By Melinda Lancaster

The Christian Online Magazine -

zy.com

revlanc@bellsouth.net

"We walk by faith and not by sight."II Corinthians 5:7 NKJV

It had been a long road with many appointments along my journey. After spending over eight months in a cast, the conditions of my leg had improved significantly. It had been grossly swollen and covered with sores at the start, but the sores were now gone and with each cast change my leg was looking more normal. I went from hiding my ugly leg to wanting to show it to the whole world. My hope was stirred at the thought of being cured, and I no longer dreaded my monthly appointments.

About a week before I was due for my next cast change, I began to experience sensations vaguely familiar to me from flare-ups with the "unnamed infection" that had plagued me for almost six years. I brushed them off immediately dare I risk becoming an alarmist, yet as the days grew nearer to the next unveiling of the leg, I found myself secretly fretting over what might be going on underneath the cast.

Thankfully, there was only one tiny sore when they removed the cast. It was really nothing much at all but in light of past experience, I began a course of oral antibiotics and made a follow-up appointment.

I continued to feel a "disturbance" going on beneath the cast and hoped it was my imagination. I had been continually moving in an upward direction, and the momentum had continually picked up. I knew that things had to continue to progress or else I might go sliding quickly downhill. If that happened, I did not know where I would land but I did know that "the crash" would hurt.

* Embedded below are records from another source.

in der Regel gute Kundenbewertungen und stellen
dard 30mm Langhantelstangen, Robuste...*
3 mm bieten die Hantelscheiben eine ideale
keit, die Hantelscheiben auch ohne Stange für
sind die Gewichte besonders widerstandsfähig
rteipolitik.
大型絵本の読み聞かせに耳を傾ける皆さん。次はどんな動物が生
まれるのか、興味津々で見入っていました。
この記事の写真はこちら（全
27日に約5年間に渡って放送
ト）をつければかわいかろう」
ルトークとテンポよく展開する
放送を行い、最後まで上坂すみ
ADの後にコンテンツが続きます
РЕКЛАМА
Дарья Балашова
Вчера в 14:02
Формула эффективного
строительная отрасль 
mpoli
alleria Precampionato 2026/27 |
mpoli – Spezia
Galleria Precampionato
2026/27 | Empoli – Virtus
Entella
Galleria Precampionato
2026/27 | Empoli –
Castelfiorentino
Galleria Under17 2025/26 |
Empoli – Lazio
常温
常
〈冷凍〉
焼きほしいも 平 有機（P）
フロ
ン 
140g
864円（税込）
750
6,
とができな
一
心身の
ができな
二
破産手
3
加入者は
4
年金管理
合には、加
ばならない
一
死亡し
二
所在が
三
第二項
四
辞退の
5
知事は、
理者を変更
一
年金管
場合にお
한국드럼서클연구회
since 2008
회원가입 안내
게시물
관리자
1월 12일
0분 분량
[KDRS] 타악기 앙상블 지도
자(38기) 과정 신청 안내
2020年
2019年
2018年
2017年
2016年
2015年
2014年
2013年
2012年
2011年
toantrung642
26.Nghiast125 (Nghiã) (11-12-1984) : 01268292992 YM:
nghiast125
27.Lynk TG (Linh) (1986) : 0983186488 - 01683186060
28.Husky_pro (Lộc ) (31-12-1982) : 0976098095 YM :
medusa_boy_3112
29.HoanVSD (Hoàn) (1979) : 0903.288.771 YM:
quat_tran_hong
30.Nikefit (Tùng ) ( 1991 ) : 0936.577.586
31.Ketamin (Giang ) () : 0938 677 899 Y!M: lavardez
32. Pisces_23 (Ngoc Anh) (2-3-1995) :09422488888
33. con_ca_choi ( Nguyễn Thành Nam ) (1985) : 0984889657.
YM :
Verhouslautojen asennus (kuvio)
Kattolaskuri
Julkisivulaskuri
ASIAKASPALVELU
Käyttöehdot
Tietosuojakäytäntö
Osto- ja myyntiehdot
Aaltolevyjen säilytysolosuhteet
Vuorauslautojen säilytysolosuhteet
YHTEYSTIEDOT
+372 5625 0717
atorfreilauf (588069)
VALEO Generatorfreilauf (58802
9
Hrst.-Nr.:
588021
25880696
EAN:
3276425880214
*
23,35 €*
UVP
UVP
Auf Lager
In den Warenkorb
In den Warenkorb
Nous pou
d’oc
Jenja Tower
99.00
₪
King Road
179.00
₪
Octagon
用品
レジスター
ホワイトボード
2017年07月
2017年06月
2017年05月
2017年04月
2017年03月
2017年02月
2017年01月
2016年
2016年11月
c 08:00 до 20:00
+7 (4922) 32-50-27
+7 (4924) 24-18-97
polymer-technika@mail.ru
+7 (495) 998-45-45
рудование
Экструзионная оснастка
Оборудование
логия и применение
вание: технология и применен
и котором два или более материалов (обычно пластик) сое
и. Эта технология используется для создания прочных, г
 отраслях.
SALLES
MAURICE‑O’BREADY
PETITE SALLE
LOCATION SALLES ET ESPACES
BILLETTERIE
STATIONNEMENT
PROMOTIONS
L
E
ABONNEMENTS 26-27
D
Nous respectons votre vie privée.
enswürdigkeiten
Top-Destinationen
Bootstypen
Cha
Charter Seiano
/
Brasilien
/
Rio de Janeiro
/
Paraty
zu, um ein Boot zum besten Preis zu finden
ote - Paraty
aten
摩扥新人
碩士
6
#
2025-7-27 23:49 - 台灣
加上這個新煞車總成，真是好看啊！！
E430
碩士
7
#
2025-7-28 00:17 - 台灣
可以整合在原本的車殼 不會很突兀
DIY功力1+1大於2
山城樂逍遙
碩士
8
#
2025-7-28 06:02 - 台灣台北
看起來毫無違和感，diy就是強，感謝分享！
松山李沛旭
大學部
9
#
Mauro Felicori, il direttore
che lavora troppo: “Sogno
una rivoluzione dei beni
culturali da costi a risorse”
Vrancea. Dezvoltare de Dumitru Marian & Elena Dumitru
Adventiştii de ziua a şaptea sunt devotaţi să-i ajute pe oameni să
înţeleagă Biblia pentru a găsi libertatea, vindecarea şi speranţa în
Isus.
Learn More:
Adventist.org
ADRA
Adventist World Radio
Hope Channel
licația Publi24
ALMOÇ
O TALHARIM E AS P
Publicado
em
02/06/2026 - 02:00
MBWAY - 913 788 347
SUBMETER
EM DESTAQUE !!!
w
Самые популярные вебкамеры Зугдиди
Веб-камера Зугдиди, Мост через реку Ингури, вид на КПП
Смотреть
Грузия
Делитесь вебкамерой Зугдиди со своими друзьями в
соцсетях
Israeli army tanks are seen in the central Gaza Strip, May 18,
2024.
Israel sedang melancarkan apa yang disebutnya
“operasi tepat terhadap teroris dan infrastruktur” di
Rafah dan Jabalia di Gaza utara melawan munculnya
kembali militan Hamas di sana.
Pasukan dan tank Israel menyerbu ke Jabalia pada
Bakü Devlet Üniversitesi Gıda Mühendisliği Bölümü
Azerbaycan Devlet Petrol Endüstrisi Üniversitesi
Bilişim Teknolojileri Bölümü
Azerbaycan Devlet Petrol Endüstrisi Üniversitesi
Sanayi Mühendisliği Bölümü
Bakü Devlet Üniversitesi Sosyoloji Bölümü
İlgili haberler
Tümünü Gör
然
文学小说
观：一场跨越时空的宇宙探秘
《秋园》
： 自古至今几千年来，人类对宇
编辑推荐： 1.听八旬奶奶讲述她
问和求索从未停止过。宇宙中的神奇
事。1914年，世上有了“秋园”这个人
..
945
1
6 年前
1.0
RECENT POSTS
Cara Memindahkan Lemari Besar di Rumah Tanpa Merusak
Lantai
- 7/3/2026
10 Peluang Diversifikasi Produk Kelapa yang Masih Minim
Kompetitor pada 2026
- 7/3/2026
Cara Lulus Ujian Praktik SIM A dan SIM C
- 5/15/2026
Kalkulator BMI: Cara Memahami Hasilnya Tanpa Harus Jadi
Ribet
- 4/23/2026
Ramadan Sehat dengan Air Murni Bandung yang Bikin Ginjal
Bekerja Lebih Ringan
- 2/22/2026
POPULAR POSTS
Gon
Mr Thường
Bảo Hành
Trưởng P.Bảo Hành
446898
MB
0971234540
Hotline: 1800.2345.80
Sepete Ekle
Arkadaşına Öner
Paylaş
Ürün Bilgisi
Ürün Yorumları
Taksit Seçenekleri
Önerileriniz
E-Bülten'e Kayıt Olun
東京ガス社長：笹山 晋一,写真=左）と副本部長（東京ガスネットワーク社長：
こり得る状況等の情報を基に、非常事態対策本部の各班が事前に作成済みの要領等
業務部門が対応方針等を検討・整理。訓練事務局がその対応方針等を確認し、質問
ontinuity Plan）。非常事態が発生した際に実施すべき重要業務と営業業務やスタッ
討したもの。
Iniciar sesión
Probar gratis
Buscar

The long-range goals were to get my leg healthy so that I could have the surgeries necessary for me to walk again. That was the goal, the destination, the appointed place of arrival and though at the beginning of our journey it seemed far away, the positive direction I was heading in was bringing me nearer all the time.

Once again, I had an appointment to have my leg re-examined and my cast changed. I had redirected my fretting to praying by that time asking that if there were any changes that they would be for the good. My goals were intact, my destination was clear, and I believed that my arrival to the appointed place was very near…until they removed the cast.

I was overcome with a flood of emotions as things did not look they way that I hoped they would and with the emotions came a feeling that initially sent me reeling as I realized that this visit to the hospital was different from the rest. I would see the usual doctor and the usual nurses but I also had an "appointment with disappointment."

My leg was once again fighting infection and though my goal and destination remain unchanged, the appointed place that I was traveling towards slipped very quickly from my view.

Disappointment is nothing new to the human race and something that we all experience from time to time. It usually involves an unexpected interruption of some kind that stops or reroutes us while on the way to a specific goal. When disappointment occurs, it seems to erase that appointed place of dreams and destiny from our immediate view.

Throughout the Old and New Testaments, we see examples of people who experienced disappointment…people like David, Eli, Saul, Moses and also Mary, Martha, Peter and the other eleven disciples, just to name a few. Disappointment is a universal thing yet the experience and outcome does vary because it is an outright attack against an individual’s personal dreams. Dreams that have been placed in our heart by God…dreams that determine destiny.

Second Corinthians 5:7 instructs us to walk by faith and not sight…something we need to remind ourselves of regularly and especially when disappointments come our way and stand between us and our dreams. We must keep walking on— no matter how things seem. If we will do this, we will bring an end to disappointment. However, if we do not do this, disappointment will ultimately bring an end to us.

I know that there will be more "appointments with disappointment" along life’s journey, but putting II Corinthians 5:7 to work in my life will determine whether the appointments are brief or extended.